We present results related to our paper "Discovering Motor Programs by Recomposing Demonstrations" below. In particular, this site serves to visualize dynamic results, including GIFs and videos, that may not be effectively viewed in the paper.

Visualizing the Learnt Space of Motor Programs

The first result we present is a dynamic visualization of the embedding of the latent representation of motor programs, as depicted in Figure 3 (left) of our paper. Each frame in the following video corresponds to one learnt primitive, and is positioned at the corresponding embedded location of its latent variable in the embedded space.

Press play on the bottom left corner of the video to play. We recommend zooming in to this webpage to view individual learnt primitives in video. Scrolling across the webpage when zoomed in is also useful.

Note the similarity of learnt primitives within each of the clusters.

Visualizing Emergent Primitives

We now present dynamic visualizations of the motor primitives that emerge from our model. These primitives are visualized in an unrolled manner in Figure 3 (right) of our paper, and displayed below as GIFs.

Reaching Primitive

Reaching Primitive 2

Sliding / Pushing Primitive

Bimanual Pulling Primitive

Twisting Primitive

Returning Primitive

Executing Primitives on Real Baxter

We would like the emergent primitives to be useful on a real Baxter robot platform, and be suitably smooth, feasible, and correspond to the same motions executed in simulation (i.e. be unaffected by the noise of execution on a real robot platform). To this end, we execute a small set of primitives on the real robot platform, and visualize the results below as GIFs.

Left Handed Reaching Primitive

Left Handed Returning Primitive

Right Handed Returning Primitive

Left Handed Pushing Primitive

Right Handed Pushing Primitive

Right Handed Twisting Primitive

Visualizing Learnt RL Policies

In section 4.4 of the paper, we trained a policies over our motor primitives that needed to predict a sequence of motor primitives to execute reaching and pushing tasks. We provide videos of the policies solving each of those tasks, after having been trained by Reinforcement Learning (using Proximal Policy Optimization).

For the reaching task, the goal for the robot is to get its end-effector within an epsilon-ball of the green dot. The value of epsilon used in our case is 0.05m. Note that the model learns to use the learnt motor primitives (which are each a continuous motion by themselves).

On the pushing task, the objective is to push the red block to within a similar epsilon-ball of the green dot goal location. The PPO baseline learns to push the block towards the goal using it's arm in a non-prehensile manner, while our method instead learns to use it's gripper to push the block towards the goal. The solution our approach converges to is biased towards similar actions observed in the training set, and are thus much more natural and desirable.

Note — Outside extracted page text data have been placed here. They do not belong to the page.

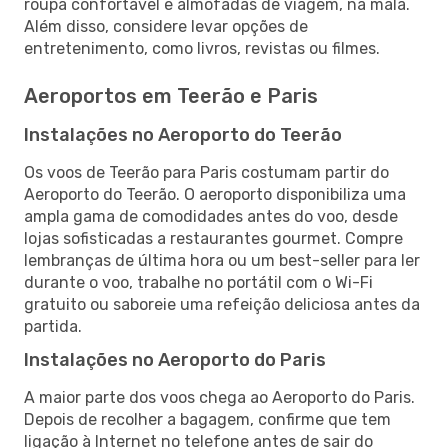
roupa confortável e almofadas de viagem, na mala.
Além disso, considere levar opções de
entretenimento, como livros, revistas ou filmes.
Aeroportos em Teerão e Paris
Instalações no Aeroporto do Teerão
Os voos de Teerão para Paris costumam partir do
Aeroporto do Teerão. O aeroporto disponibiliza uma
ampla gama de comodidades antes do voo, desde
lojas sofisticadas a restaurantes gourmet. Compre
lembranças de última hora ou um best-seller para ler
durante o voo, trabalhe no portátil com o Wi-Fi
gratuito ou saboreie uma refeição deliciosa antes da
partida.
Instalações no Aeroporto do Paris
A maior parte dos voos chega ao Aeroporto do Paris.
Depois de recolher a bagagem, confirme que tem
ligação à Internet no telefone antes de sair do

Visualizing Compositions of Primitives

We have displayed individual trajectories being executed above. Below, we display some compositions of primitives being executed to generate trajectories that correspond to their demonstrations. These visualizations serve to visualize how combinations of primitives appear when executed. We show a collection of these visualizations on both the real robot as well as simulation. For each visualization, we show an original demonstration on the left, and the corresponding predicted composition of primitives to "recompose" the demonstration on the right.

Real Robot Results

Trajectory 1: The trajectory consists of reaching with the right hand, then the left hand, followed by a bimanual sliding motion, and returning motions. The predicted composition captures the overall structure of the demonstration quite well, and there is little to no jerkiness between primitives.